Logistics
INFRASTRUCTURE SPENDING TO FALL SHORT
November 2, 2017

Infrastructure spending could face a multi-billion dollar gap, although less so in Asia, the influential Global Infrastructure Outlook has said, as growth and demographic shifts raise the amount of hardware needed.

 

Global infrastructure spending will reach US$3.8 trillion in 2040, an increase of 67% over the 2015 value in real terms, the report said. However, if countries want to raise their games to match their best performing peers by the resources dedicated to infrastructure, the forecast value of infrastructure investment needs to rise to US$4.6 trillion in 2040.

 

“That is, by 2040, there could be a gap of US$820 billion between what would be spent if current trends continue and what could be spent if all countries matched their best performing peers,” the report noted.

 

This latter scenario will require an increase in the funds made available for building the new hardware.
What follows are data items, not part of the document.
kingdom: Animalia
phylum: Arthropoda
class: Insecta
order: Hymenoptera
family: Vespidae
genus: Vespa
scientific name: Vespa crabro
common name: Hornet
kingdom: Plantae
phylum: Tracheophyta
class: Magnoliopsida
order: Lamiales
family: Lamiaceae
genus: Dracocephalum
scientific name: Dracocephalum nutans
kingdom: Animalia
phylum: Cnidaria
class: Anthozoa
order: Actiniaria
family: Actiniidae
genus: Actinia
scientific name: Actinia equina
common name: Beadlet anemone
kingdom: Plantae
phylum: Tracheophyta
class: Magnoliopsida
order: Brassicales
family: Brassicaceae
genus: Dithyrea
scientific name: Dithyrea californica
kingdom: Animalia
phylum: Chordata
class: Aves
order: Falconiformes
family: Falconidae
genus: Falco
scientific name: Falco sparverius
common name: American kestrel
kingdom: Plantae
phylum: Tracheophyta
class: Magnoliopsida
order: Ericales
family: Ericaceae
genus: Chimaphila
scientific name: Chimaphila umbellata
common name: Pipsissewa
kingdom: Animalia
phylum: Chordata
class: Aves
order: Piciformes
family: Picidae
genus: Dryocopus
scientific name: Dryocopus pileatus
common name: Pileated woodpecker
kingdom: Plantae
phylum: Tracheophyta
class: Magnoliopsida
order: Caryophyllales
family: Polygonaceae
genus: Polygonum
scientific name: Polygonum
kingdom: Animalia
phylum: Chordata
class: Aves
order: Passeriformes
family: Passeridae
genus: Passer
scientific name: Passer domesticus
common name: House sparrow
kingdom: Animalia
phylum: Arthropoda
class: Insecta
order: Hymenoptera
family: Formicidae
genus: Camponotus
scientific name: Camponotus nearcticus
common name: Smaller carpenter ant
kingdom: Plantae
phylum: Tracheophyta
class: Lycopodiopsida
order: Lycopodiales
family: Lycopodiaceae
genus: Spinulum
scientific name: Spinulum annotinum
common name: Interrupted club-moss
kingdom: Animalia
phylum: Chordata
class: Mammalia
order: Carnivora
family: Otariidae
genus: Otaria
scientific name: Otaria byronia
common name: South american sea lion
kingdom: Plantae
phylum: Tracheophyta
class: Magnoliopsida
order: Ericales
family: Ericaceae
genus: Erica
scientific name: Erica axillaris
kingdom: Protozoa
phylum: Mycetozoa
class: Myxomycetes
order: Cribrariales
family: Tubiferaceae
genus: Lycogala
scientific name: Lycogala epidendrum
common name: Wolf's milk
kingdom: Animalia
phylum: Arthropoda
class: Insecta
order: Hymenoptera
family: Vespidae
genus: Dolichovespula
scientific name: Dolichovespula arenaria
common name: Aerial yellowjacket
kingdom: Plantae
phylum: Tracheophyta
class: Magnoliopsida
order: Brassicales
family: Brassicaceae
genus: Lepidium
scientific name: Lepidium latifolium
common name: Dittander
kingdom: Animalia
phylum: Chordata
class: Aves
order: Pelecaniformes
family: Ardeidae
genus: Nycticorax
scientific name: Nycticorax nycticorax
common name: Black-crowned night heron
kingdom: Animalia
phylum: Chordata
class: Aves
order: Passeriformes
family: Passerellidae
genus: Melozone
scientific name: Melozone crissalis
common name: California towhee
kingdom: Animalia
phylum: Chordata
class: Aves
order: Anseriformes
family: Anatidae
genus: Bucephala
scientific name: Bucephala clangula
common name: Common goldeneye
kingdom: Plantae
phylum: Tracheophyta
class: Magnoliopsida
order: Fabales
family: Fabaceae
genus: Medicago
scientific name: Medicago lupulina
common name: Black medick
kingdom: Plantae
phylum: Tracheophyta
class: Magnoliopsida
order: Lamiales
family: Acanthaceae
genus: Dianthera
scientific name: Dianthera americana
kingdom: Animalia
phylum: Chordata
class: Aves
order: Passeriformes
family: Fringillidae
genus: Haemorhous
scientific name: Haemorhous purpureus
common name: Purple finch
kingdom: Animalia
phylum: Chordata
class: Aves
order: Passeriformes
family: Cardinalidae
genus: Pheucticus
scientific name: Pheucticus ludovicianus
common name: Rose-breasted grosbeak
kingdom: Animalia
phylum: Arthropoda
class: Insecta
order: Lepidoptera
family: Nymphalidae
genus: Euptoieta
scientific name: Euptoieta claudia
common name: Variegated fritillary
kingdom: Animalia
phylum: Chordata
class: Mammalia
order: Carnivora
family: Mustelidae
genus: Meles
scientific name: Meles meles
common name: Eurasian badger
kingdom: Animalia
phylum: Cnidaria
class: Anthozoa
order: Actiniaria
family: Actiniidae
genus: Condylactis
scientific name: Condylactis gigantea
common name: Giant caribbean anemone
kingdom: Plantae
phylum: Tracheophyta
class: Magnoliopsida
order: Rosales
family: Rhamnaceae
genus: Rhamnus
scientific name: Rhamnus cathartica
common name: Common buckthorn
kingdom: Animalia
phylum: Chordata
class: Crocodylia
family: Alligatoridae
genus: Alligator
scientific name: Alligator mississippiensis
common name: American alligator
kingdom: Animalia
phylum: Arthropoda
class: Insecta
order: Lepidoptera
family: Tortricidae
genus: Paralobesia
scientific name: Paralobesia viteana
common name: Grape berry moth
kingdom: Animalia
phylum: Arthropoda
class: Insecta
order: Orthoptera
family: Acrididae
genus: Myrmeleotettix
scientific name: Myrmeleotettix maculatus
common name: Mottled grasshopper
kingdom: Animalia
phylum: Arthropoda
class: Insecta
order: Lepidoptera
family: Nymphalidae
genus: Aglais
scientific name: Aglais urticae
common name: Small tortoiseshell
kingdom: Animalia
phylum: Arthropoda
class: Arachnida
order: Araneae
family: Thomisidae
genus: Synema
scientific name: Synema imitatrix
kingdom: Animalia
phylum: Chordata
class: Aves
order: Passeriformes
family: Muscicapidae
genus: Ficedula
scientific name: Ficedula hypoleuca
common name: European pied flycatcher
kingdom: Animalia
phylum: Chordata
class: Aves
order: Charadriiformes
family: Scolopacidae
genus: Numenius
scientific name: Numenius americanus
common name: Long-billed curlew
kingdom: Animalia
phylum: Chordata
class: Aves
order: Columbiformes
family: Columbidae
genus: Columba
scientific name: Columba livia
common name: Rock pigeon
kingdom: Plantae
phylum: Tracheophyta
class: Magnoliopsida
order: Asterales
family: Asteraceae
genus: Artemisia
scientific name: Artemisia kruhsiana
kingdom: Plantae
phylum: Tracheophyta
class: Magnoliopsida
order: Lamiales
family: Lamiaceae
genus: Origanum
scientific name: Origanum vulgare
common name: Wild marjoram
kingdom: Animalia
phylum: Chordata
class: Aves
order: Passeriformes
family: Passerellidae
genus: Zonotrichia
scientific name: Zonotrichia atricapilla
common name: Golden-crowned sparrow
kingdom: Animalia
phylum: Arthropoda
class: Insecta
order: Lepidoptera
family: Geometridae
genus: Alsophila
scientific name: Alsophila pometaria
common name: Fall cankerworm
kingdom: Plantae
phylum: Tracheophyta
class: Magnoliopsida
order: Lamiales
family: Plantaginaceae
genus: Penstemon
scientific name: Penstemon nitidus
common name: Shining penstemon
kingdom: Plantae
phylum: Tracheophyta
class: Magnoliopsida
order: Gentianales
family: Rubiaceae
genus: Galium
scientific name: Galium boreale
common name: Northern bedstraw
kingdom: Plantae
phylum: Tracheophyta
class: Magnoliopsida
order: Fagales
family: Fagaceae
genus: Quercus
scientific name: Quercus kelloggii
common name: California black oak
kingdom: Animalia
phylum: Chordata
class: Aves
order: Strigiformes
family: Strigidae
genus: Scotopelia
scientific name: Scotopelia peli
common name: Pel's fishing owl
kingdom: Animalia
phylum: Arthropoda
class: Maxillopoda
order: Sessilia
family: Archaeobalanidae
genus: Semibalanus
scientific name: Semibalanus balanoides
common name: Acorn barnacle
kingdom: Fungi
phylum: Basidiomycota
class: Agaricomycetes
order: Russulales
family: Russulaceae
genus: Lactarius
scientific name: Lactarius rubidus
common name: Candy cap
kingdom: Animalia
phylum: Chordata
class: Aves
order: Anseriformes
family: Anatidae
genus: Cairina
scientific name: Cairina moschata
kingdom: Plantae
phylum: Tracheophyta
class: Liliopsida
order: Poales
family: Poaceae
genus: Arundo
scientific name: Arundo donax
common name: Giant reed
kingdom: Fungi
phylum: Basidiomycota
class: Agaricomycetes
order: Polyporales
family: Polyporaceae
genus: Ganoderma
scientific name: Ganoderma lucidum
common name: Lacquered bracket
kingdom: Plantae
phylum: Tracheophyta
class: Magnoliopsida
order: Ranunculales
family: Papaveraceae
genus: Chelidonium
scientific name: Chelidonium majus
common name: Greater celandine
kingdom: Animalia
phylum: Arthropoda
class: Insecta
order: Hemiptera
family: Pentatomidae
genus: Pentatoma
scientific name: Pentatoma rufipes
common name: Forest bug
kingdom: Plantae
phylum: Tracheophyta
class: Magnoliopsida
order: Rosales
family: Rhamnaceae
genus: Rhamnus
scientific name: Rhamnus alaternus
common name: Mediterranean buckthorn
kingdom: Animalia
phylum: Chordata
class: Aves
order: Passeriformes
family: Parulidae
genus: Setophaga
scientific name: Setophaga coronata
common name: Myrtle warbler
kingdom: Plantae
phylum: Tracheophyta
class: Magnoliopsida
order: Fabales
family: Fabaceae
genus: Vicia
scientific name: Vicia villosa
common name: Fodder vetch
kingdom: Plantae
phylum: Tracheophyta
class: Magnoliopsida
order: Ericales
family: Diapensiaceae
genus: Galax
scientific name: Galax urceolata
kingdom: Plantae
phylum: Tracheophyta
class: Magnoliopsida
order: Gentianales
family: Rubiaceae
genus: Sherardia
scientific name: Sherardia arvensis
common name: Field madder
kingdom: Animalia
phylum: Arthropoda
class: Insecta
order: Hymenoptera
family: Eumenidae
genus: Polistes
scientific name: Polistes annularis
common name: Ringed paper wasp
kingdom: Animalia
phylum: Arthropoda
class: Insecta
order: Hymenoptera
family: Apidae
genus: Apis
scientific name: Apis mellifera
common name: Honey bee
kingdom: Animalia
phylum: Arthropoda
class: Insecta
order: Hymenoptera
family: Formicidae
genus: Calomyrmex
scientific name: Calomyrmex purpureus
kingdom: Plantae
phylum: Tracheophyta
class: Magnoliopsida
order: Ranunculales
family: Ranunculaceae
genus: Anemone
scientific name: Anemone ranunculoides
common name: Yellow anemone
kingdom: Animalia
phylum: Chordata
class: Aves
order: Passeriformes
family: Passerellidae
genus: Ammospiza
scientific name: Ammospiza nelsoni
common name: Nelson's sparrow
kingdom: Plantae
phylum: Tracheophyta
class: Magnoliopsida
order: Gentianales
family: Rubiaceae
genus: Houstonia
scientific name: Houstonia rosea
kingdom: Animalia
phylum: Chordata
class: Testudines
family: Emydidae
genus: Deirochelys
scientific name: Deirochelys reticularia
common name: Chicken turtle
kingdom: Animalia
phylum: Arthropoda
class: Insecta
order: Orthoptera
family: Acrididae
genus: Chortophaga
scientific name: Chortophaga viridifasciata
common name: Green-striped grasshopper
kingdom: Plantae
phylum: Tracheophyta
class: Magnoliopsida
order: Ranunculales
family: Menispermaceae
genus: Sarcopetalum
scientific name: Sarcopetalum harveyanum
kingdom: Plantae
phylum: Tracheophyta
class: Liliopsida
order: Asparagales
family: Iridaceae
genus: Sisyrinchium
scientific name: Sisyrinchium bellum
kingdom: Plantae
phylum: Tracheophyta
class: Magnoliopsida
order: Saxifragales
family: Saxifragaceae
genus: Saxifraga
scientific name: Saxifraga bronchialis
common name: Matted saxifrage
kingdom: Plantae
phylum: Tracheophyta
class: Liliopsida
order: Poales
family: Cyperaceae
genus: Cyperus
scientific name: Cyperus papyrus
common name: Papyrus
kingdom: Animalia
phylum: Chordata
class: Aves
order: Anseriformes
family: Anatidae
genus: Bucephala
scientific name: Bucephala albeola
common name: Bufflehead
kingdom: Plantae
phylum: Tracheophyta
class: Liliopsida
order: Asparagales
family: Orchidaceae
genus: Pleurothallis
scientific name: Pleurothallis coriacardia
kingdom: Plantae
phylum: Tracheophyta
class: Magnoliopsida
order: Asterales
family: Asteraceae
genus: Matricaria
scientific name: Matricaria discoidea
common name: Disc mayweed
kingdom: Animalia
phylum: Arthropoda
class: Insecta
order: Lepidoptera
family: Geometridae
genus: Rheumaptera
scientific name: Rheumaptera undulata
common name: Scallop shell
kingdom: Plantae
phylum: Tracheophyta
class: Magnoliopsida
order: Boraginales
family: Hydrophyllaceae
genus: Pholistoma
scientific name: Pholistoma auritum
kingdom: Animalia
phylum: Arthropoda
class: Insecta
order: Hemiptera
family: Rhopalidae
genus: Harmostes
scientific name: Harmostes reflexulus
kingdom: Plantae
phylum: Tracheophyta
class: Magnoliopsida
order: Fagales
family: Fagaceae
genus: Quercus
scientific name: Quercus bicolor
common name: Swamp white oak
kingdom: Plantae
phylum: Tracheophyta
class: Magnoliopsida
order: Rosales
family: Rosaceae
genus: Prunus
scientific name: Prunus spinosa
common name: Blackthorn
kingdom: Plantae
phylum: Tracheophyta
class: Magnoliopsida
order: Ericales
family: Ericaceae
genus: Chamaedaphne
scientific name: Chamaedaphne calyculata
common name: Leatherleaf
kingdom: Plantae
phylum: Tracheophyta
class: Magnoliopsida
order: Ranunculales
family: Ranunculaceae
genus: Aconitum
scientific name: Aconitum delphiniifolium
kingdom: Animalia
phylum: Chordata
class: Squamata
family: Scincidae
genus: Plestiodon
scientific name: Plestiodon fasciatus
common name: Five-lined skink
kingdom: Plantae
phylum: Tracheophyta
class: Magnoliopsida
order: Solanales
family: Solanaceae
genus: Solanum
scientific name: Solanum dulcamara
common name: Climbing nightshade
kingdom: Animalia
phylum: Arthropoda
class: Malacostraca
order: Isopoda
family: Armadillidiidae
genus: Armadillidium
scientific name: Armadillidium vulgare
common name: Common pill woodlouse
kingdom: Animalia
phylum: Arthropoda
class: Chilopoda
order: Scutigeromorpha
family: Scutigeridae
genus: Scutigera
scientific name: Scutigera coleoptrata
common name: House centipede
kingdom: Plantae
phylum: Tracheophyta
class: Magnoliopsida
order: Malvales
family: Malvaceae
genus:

While the current benchmark is 3% of GDP, the more ambitious following-the-leaders scenario needs to see that rise to 3.5%.

 

Asia, as the report acknowledges, is the “one exception” as economies in the region, most notably China, have invested very strongly in infrastructure in recent years.

 

The report hints at where shortfalls could occur, although specific links in the future supply chain are not identified. China does not need to spend much more, the report says, but it does need to redirect some of it.

 

“The road and electricity sectors account for a large proportion of China’s estimated future spending need. Together they account for US$18 trillion out of the US$26 trillion total spending forecast under current trends,” the report said. Airports are noted as another area where improvements could be made.

 

Outside of China, it’s a similar story, but one complicated by much more varied economies. “The three Asian economies in our sample with the lowest levels of GDP per head also have amongst the largest gaps, relative to what would be spent under current trends: Bangladesh, Cambodia and Myanmar,” the report said.

 

Asia excluding China will invest US$19.7 trillion between 2016 and 2040 under current trends, rising to US$22.4 trillion, a 13% increase under the keep-up scenario, or US$895 billion per year, according to the report.

 

Largest of these is India, where the estimate is the country will need to invest US$3.9 trillion under current trends, increasing to US$4.5 trillion under the investment-need scenario.